** Document understanding data **
+ + + + +
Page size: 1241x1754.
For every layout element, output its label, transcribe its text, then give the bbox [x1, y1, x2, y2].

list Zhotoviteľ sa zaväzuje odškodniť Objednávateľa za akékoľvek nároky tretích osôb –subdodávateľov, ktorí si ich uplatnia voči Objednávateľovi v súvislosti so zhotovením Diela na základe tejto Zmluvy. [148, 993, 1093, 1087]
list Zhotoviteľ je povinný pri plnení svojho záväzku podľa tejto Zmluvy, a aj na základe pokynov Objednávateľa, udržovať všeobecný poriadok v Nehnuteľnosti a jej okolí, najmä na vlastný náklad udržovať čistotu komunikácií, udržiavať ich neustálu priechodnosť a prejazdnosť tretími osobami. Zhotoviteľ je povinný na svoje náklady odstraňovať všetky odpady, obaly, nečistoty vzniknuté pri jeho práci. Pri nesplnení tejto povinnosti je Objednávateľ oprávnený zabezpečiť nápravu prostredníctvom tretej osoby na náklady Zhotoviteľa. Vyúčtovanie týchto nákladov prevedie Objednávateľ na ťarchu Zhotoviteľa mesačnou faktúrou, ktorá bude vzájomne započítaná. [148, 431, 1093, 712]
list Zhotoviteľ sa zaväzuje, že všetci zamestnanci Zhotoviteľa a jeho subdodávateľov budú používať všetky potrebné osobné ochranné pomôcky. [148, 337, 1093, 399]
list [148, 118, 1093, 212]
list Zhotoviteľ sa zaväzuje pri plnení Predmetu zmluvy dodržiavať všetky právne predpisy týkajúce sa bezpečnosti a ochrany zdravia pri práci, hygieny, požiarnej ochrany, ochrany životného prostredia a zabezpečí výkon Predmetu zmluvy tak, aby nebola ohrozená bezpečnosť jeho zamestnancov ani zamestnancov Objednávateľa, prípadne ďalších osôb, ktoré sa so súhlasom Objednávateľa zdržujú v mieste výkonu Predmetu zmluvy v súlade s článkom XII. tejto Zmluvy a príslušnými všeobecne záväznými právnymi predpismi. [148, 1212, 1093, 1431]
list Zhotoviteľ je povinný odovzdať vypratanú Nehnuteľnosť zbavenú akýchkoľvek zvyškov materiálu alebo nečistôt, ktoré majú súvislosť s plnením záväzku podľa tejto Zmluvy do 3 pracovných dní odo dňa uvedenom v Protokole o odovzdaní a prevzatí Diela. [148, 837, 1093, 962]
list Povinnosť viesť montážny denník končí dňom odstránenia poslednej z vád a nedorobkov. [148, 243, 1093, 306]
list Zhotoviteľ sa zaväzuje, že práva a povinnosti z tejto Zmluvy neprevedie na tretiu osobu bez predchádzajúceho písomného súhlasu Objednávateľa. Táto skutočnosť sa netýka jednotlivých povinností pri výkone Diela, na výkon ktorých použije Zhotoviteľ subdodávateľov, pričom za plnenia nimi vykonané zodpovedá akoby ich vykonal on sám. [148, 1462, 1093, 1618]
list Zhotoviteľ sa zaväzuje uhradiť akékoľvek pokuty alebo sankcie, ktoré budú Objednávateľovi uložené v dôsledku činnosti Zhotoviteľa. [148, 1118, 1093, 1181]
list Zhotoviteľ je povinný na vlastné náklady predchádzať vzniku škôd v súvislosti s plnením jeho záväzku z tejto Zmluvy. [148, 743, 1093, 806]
+ + + + +
** WHAT IS NEEDED **
The task calls for each record to be returned verbatim.

** EXPECTED OUTPUT **
Page size: 1241x1754.
For every layout element, output its label, transcribe its text, then give the bbox [x1, y1, x2, y2].

list Zhotoviteľ sa zaväzuje odškodniť Objednávateľa za akékoľvek nároky tretích osôb –subdodávateľov, ktorí si ich uplatnia voči Objednávateľovi v súvislosti so zhotovením Diela na základe tejto Zmluvy. [148, 993, 1093, 1087]
list Zhotoviteľ je povinný pri plnení svojho záväzku podľa tejto Zmluvy, a aj na základe pokynov Objednávateľa, udržovať všeobecný poriadok v Nehnuteľnosti a jej okolí, najmä na vlastný náklad udržovať čistotu komunikácií, udržiavať ich neustálu priechodnosť a prejazdnosť tretími osobami. Zhotoviteľ je povinný na svoje náklady odstraňovať všetky odpady, obaly, nečistoty vzniknuté pri jeho práci. Pri nesplnení tejto povinnosti je Objednávateľ oprávnený zabezpečiť nápravu prostredníctvom tretej osoby na náklady Zhotoviteľa. Vyúčtovanie týchto nákladov prevedie Objednávateľ na ťarchu Zhotoviteľa mesačnou faktúrou, ktorá bude vzájomne započítaná. [148, 431, 1093, 712]
list Zhotoviteľ sa zaväzuje, že všetci zamestnanci Zhotoviteľa a jeho subdodávateľov budú používať všetky potrebné osobné ochranné pomôcky. [148, 337, 1093, 399]
list [148, 118, 1093, 212]
list Zhotoviteľ sa zaväzuje pri plnení Predmetu zmluvy dodržiavať všetky právne predpisy týkajúce sa bezpečnosti a ochrany zdravia pri práci, hygieny, požiarnej ochrany, ochrany životného prostredia a zabezpečí výkon Predmetu zmluvy tak, aby nebola ohrozená bezpečnosť jeho zamestnancov ani zamestnancov Objednávateľa, prípadne ďalších osôb, ktoré sa so súhlasom Objednávateľa zdržujú v mieste výkonu Predmetu zmluvy v súlade s článkom XII. tejto Zmluvy a príslušnými všeobecne záväznými právnymi predpismi. [148, 1212, 1093, 1431]
list Zhotoviteľ je povinný odovzdať vypratanú Nehnuteľnosť zbavenú akýchkoľvek zvyškov materiálu alebo nečistôt, ktoré majú súvislosť s plnením záväzku podľa tejto Zmluvy do 3 pracovných dní odo dňa uvedenom v Protokole o odovzdaní a prevzatí Diela. [148, 837, 1093, 962]
list Povinnosť viesť montážny denník končí dňom odstránenia poslednej z vád a nedorobkov. [148, 243, 1093, 306]
list Zhotoviteľ sa zaväzuje, že práva a povinnosti z tejto Zmluvy neprevedie na tretiu osobu bez predchádzajúceho písomného súhlasu Objednávateľa. Táto skutočnosť sa netýka jednotlivých povinností pri výkone Diela, na výkon ktorých použije Zhotoviteľ subdodávateľov, pričom za plnenia nimi vykonané zodpovedá akoby ich vykonal on sám. [148, 1462, 1093, 1618]
list Zhotoviteľ sa zaväzuje uhradiť akékoľvek pokuty alebo sankcie, ktoré budú Objednávateľovi uložené v dôsledku činnosti Zhotoviteľa. [148, 1118, 1093, 1181]
list Zhotoviteľ je povinný na vlastné náklady predchádzať vzniku škôd v súvislosti s plnením jeho záväzku z tejto Zmluvy. [148, 743, 1093, 806]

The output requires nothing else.